Input for this task:
++++++

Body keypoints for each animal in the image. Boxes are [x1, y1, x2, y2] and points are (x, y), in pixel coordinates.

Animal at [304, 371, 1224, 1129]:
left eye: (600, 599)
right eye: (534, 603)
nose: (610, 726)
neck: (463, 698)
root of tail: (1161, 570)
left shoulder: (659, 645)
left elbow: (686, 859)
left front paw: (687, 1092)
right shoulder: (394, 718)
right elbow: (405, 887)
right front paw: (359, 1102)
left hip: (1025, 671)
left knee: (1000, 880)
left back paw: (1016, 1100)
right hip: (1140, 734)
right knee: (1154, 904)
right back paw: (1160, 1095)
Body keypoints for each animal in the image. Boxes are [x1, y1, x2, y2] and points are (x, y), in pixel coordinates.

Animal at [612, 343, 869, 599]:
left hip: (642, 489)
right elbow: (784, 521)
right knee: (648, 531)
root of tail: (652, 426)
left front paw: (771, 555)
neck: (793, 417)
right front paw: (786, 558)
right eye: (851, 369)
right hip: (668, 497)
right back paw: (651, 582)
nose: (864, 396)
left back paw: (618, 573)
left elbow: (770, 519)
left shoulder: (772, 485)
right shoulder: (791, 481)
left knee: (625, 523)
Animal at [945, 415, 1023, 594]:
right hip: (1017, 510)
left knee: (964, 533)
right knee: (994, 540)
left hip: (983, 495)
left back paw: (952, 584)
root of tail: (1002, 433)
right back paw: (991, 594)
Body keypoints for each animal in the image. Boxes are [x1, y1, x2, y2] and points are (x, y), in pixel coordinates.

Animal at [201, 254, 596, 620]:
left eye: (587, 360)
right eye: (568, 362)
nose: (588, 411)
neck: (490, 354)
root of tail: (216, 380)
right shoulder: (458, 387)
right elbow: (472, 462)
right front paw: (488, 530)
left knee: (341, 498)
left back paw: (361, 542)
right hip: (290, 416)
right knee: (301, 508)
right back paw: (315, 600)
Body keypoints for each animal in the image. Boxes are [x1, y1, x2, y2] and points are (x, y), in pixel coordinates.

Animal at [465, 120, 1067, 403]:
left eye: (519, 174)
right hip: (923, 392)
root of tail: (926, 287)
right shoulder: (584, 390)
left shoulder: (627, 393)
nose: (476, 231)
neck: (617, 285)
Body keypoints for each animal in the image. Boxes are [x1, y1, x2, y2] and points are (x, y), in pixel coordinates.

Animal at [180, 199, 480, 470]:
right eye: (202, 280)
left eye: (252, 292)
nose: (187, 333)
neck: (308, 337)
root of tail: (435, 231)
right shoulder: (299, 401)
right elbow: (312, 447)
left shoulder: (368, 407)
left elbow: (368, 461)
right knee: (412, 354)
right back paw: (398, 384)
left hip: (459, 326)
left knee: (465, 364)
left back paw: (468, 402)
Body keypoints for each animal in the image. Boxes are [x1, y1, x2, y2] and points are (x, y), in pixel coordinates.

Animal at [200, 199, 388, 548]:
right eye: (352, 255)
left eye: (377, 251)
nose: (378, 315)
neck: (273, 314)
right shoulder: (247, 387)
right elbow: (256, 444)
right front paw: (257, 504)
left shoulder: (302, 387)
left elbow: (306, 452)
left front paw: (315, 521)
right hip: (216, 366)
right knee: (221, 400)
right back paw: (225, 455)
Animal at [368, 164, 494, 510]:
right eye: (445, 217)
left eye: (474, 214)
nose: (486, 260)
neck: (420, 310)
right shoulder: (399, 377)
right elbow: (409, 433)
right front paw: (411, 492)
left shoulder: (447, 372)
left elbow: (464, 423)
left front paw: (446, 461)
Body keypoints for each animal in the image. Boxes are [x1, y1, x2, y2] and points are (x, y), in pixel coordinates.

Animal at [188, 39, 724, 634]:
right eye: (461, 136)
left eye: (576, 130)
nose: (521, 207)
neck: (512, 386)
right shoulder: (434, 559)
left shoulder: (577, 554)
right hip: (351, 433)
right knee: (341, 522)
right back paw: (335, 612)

++++++

Required work:
Recopy all the entries faithfully, leaving none out.

Result below:
Body keypoints for each animal in the image. Boxes are [x1, y1, x2, y2] and points are (x, y), in pixel coordinates.

Animal at [304, 371, 1224, 1129]:
left eye: (600, 599)
right eye: (534, 603)
nose: (610, 726)
neck: (463, 698)
root of tail: (1161, 570)
left shoulder: (659, 645)
left elbow: (686, 859)
left front paw: (687, 1092)
right shoulder: (394, 718)
right elbow: (405, 887)
right front paw: (359, 1102)
left hip: (1025, 671)
left knee: (1000, 880)
left back paw: (1016, 1100)
right hip: (1140, 734)
right knee: (1154, 904)
right back paw: (1160, 1095)
Body keypoints for each animal in the image. Boxes are [x1, y1, x2, y2] and points are (x, y), in pixel coordinates.

Animal at [612, 343, 869, 599]:
left hip: (642, 489)
right elbow: (784, 521)
right knee: (648, 531)
root of tail: (652, 426)
left front paw: (771, 555)
neck: (793, 417)
right front paw: (786, 558)
right eye: (851, 369)
right hip: (668, 497)
right back paw: (651, 582)
nose: (864, 396)
left back paw: (618, 573)
left elbow: (770, 519)
left shoulder: (772, 485)
right shoulder: (791, 481)
left knee: (625, 523)
Animal at [945, 415, 1023, 594]:
right hip: (1017, 510)
left knee: (964, 533)
right knee: (994, 540)
left hip: (983, 495)
left back paw: (952, 584)
root of tail: (1002, 433)
right back paw: (991, 594)
Body keypoints for each animal in the image. Boxes are [x1, y1, x2, y2] and points are (x, y), in pixel coordinates.

Animal at [201, 254, 596, 620]:
left eye: (587, 360)
right eye: (568, 362)
nose: (588, 411)
neck: (490, 354)
root of tail: (216, 380)
right shoulder: (458, 387)
right elbow: (472, 462)
right front paw: (488, 530)
left knee: (341, 498)
left back paw: (361, 542)
right hip: (290, 416)
right knee: (301, 508)
right back paw: (315, 600)
Body keypoints for each animal in the image. Boxes are [x1, y1, x2, y2] and points are (x, y), in pixel coordinates.

Animal at [465, 120, 1067, 403]:
left eye: (519, 174)
right hip: (923, 392)
root of tail: (926, 287)
right shoulder: (584, 390)
left shoulder: (627, 393)
nose: (476, 231)
neck: (617, 285)
Body keypoints for each animal in the image. Boxes are [x1, y1, x2, y2] and points are (x, y), in pixel coordinates.

Animal at [180, 199, 480, 470]:
right eye: (202, 280)
left eye: (252, 292)
nose: (187, 333)
neck: (308, 337)
root of tail: (435, 231)
right shoulder: (299, 401)
right elbow: (312, 447)
left shoulder: (368, 407)
left elbow: (368, 461)
right knee: (412, 354)
right back paw: (398, 384)
left hip: (459, 326)
left knee: (465, 364)
left back paw: (468, 402)
Body keypoints for each animal in the image. Boxes are [x1, y1, x2, y2] and points are (x, y), in pixel coordinates.

Animal at [200, 199, 388, 548]:
right eye: (352, 255)
left eye: (377, 251)
nose: (378, 315)
neck: (273, 314)
right shoulder: (247, 387)
right elbow: (256, 444)
right front paw: (257, 504)
left shoulder: (302, 387)
left elbow: (306, 452)
left front paw: (315, 521)
right hip: (216, 366)
right knee: (221, 400)
right back paw: (225, 455)
Animal at [368, 164, 494, 510]:
right eye: (445, 217)
left eye: (474, 214)
nose: (486, 260)
neck: (420, 310)
right shoulder: (399, 377)
right elbow: (409, 433)
right front paw: (411, 492)
left shoulder: (447, 372)
left elbow: (464, 423)
left front paw: (446, 461)
Body keypoints for each animal in the image. Boxes are [x1, y1, x2, y2] and points are (x, y), in pixel coordinates.

Animal at [188, 39, 724, 634]:
right eye: (461, 136)
left eye: (576, 130)
nose: (521, 207)
neck: (512, 386)
right shoulder: (434, 559)
left shoulder: (577, 554)
right hip: (351, 433)
right knee: (341, 522)
right back paw: (335, 612)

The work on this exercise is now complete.